_Task instructions_:
Copy the text in each of the rows below word for word, without the pictures.
[[ Information shown, beginning ]]
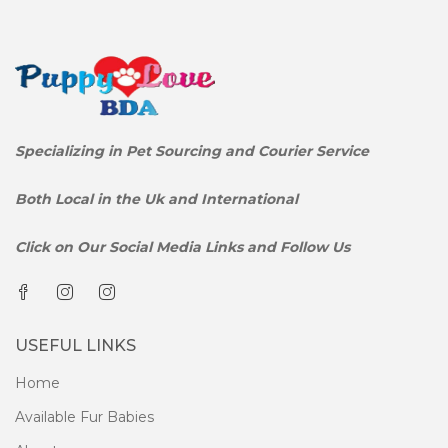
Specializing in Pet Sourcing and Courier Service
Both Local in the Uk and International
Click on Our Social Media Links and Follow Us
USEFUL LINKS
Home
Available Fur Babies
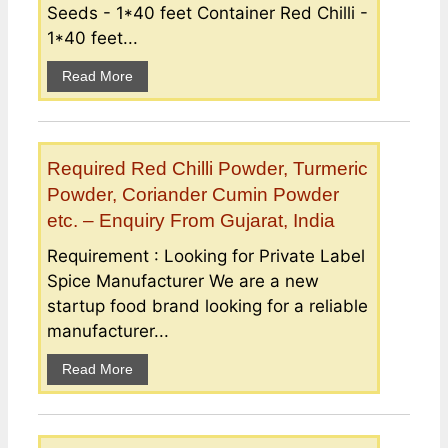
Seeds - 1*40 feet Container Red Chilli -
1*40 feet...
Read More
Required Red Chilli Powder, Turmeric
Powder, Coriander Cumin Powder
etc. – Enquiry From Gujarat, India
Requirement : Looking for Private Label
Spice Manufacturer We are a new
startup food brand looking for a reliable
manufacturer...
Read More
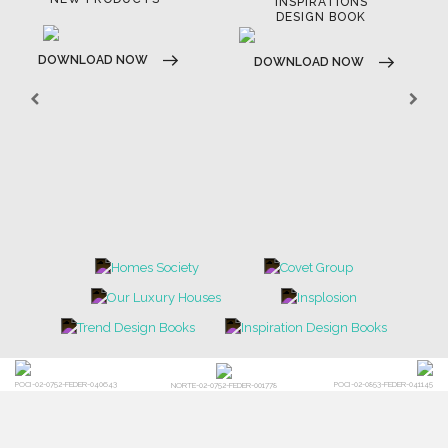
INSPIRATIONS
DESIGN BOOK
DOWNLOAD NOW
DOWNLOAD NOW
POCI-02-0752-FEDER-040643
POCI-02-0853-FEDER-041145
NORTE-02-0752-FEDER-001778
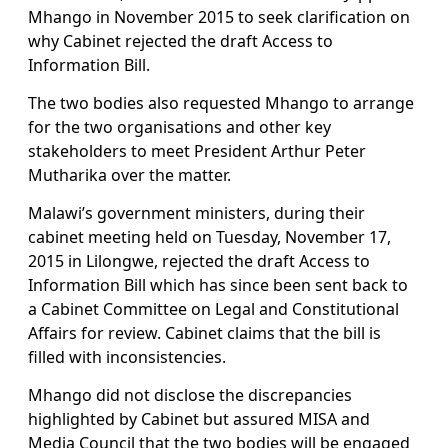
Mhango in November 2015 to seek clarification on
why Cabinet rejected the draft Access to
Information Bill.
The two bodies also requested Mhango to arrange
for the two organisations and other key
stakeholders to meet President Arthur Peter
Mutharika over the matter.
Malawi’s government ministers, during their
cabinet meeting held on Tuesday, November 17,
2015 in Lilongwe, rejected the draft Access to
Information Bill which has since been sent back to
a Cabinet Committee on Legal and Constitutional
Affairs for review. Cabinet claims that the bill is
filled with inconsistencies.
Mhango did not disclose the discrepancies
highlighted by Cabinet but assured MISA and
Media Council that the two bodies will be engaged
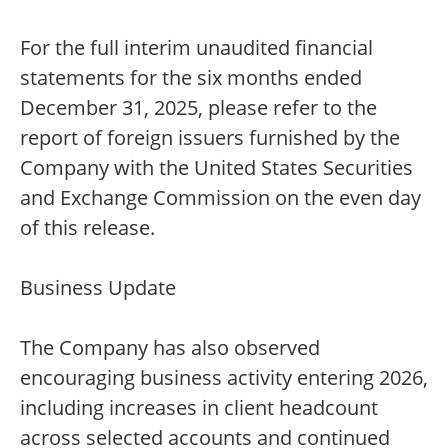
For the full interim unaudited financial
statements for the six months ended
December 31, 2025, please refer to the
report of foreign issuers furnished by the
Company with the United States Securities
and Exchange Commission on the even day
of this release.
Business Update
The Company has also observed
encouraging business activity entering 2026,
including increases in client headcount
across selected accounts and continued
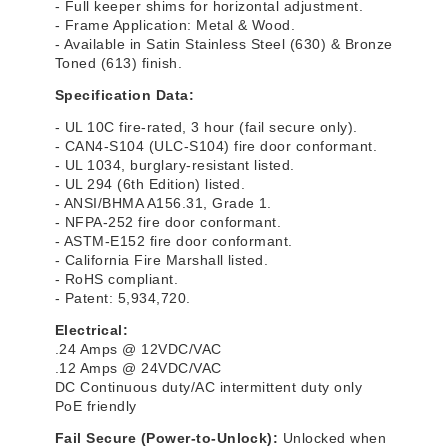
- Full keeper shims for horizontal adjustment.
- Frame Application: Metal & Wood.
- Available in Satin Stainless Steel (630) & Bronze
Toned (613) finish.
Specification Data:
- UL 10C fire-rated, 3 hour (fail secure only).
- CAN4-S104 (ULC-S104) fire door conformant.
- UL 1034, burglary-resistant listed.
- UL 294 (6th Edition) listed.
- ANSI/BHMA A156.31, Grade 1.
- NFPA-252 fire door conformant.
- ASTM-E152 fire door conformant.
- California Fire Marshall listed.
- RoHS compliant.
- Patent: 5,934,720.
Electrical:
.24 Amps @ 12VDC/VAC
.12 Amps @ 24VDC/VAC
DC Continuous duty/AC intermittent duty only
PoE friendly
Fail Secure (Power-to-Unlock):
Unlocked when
[[ Information shown, end ]]
_Final answer_:
Specializing in Pet Sourcing and Courier Service
Both Local in the Uk and International
Click on Our Social Media Links and Follow Us
USEFUL LINKS
Home
Available Fur Babies
Seeds - 1*40 feet Container Red Chilli -
1*40 feet...
Read More
Required Red Chilli Powder, Turmeric
Powder, Coriander Cumin Powder
etc. – Enquiry From Gujarat, India
Requirement : Looking for Private Label
Spice Manufacturer We are a new
startup food brand looking for a reliable
manufacturer...
Read More
INSPIRATIONS
DESIGN BOOK
DOWNLOAD NOW
DOWNLOAD NOW
POCI-02-0752-FEDER-040643
POCI-02-0853-FEDER-041145
NORTE-02-0752-FEDER-001778
Mhango in November 2015 to seek clarification on
why Cabinet rejected the draft Access to
Information Bill.
The two bodies also requested Mhango to arrange
for the two organisations and other key
stakeholders to meet President Arthur Peter
Mutharika over the matter.
Malawi’s government ministers, during their
cabinet meeting held on Tuesday, November 17,
2015 in Lilongwe, rejected the draft Access to
Information Bill which has since been sent back to
a Cabinet Committee on Legal and Constitutional
Affairs for review. Cabinet claims that the bill is
filled with inconsistencies.
Mhango did not disclose the discrepancies
highlighted by Cabinet but assured MISA and
Media Council that the two bodies will be engaged
For the full interim unaudited financial
statements for the six months ended
December 31, 2025, please refer to the
report of foreign issuers furnished by the
Company with the United States Securities
and Exchange Commission on the even day
of this release.
Business Update
The Company has also observed
encouraging business activity entering 2026,
including increases in client headcount
across selected accounts and continued
- Full keeper shims for horizontal adjustment.
- Frame Application: Metal & Wood.
- Available in Satin Stainless Steel (630) & Bronze
Toned (613) finish.
Specification Data:
- UL 10C fire-rated, 3 hour (fail secure only).
- CAN4-S104 (ULC-S104) fire door conformant.
- UL 1034, burglary-resistant listed.
- UL 294 (6th Edition) listed.
- ANSI/BHMA A156.31, Grade 1.
- NFPA-252 fire door conformant.
- ASTM-E152 fire door conformant.
- California Fire Marshall listed.
- RoHS compliant.
- Patent: 5,934,720.
Electrical:
.24 Amps @ 12VDC/VAC
.12 Amps @ 24VDC/VAC
DC Continuous duty/AC intermittent duty only
PoE friendly
Fail Secure (Power-to-Unlock):
Unlocked when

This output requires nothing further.